Product Spec PDF Parser
A Claude Code skill that reads product PDF files — price books, fact sheets, and spec sheets — and extracts structured furniture specification data into a standardized FF&E schedule. Claude reasons over extracted text to handle wildly varying layouts.
What it does
Type /product-spec-pdf-parser in Claude Code and point it at PDF files or a folder. The skill extracts text with PyMuPDF, then Claude reads and reasons over the content to identify products, variants, SKUs, dimensions, materials, and pricing — structuring everything into a 24-field FF&E schedule.

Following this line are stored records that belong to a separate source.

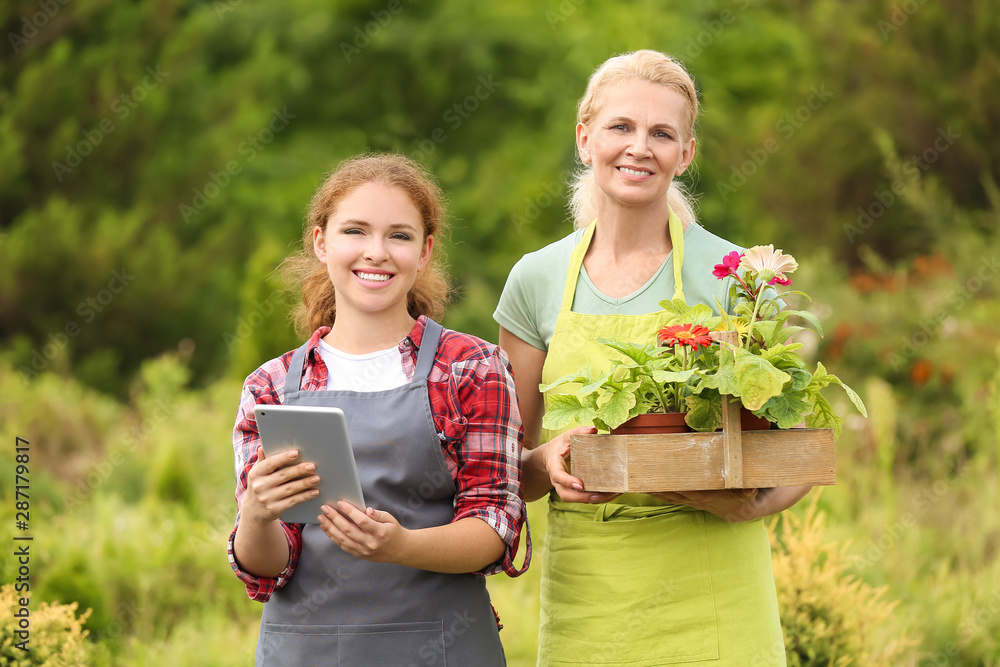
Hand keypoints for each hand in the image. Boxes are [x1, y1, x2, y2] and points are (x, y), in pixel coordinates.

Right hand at [243, 446, 320, 522]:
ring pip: (290, 488)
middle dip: (299, 470)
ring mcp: (267, 499)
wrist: (254, 512)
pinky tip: (314, 492)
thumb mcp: (257, 474)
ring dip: (305, 483)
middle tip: (312, 466)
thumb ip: (262, 461)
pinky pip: (293, 501)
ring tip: (317, 478)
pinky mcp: (275, 509)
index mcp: (255, 474)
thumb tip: (262, 448)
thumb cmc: (260, 486)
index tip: (296, 453)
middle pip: (283, 475)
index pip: (270, 463)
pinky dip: (305, 496)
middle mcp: (260, 486)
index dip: (283, 458)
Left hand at [318, 501, 411, 563]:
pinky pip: (343, 546)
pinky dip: (334, 537)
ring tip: (322, 518)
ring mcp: (364, 551)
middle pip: (349, 530)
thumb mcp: (390, 519)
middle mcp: (371, 544)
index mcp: (380, 533)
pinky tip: (327, 529)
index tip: (340, 502)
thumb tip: (366, 510)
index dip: (350, 511)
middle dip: (335, 519)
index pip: (362, 521)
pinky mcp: (359, 555)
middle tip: (325, 509)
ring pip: (343, 540)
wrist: (400, 550)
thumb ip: (377, 514)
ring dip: (330, 528)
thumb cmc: (394, 531)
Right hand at [544, 426, 619, 503]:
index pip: (558, 476)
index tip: (580, 485)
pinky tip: (610, 495)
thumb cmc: (561, 445)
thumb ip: (579, 432)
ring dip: (591, 500)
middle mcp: (558, 480)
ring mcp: (565, 487)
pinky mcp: (573, 491)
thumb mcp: (567, 436)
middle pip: (565, 494)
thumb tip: (593, 429)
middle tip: (598, 495)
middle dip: (582, 498)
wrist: (552, 456)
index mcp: (554, 465)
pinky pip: (582, 498)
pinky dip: (596, 498)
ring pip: (574, 499)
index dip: (568, 482)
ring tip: (608, 496)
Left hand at [650, 488, 765, 521]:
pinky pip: (672, 497)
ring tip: (637, 483)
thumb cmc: (751, 495)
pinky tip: (647, 488)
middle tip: (640, 477)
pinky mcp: (693, 501)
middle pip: (674, 493)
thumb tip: (749, 488)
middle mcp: (699, 501)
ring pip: (670, 496)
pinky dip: (660, 493)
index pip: (687, 491)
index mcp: (710, 498)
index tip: (660, 479)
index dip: (674, 486)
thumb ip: (749, 489)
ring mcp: (694, 501)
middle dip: (658, 486)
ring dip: (654, 490)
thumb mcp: (753, 491)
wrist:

Handles price books (Herman Miller Aeron), fact sheets with SKUs (Hem Alphabeta), spec sheets, and multi-product catalogs. No regex or custom parsers — Claude IS the parser.
Install
Claude Desktop:
- Open Customize → Browse plugins
- Click + → Add marketplace from GitHub
- Enter
AlpacaLabsLLC/skills-for-architects - Install the Product & Materials Research plugin
Claude Code (terminal):
claude install github:AlpacaLabsLLC/skills-for-architects/05-materials-research
pip install PyMuPDF
Usage
/product-spec-pdf-parser
Then provide PDF paths or a folder:
/product-spec-pdf-parser
~/Documents/specs/alphabeta-floor-lamp.pdf
~/Documents/specs/aeron-price-book.pdf
Choose variant depth — expand (one row per variant, default) or summarize (one row per product).
Output schema
24 fields per product, extending the Canoa Clipper FF&E format with PDF-specific fields:
| Field | Example |
|---|---|
| Product Name | Alphabeta Floor Lamp |
| Variant | Diamond, Black |
| SKU | HEM-AF-DB |
| Brand / Designer | Hem / Luca Nichetto |
| Collection / Category | Alphabeta / Lighting |
| Description | Modular floor lamp with interchangeable shades |
| W / D / H / Seat H | — / — / 135.5 / — |
| Unit / Weight | cm / 4.5 kg |
| Materials | Aluminium, Steel |
| Colors/Finishes | Black |
| List Price / Price Adder | 595.00 / — |
| Currency | EUR |
| Warranty / Certifications | — / CE |
| Country of Origin | Sweden |
| Source File | alphabeta-fact-sheet.pdf |
PDF types supported
| Type | Strategy |
|---|---|
| Fact sheet with SKUs | One row per SKU |
| Fact sheet with finishes | One row per upholstery/finish option |
| Price book / configurator | One row per product type, options summarized |
| Product catalog | Rows for each distinct product |
How it handles failures
- Scanned/image PDFs — detected and flagged for OCR
- Password-protected PDFs — caught and reported
- Large PDFs (100+ pages) — processed in 10-page chunks with progress updates
After every batch: Parsed: X products from Y PDF(s)
Pairs with
Use /product-spec-bulk-fetch for web URLs instead of PDFs, then /product-spec-bulk-cleanup to normalize. Chain: PDF parse → cleanup → spec-ready schedule.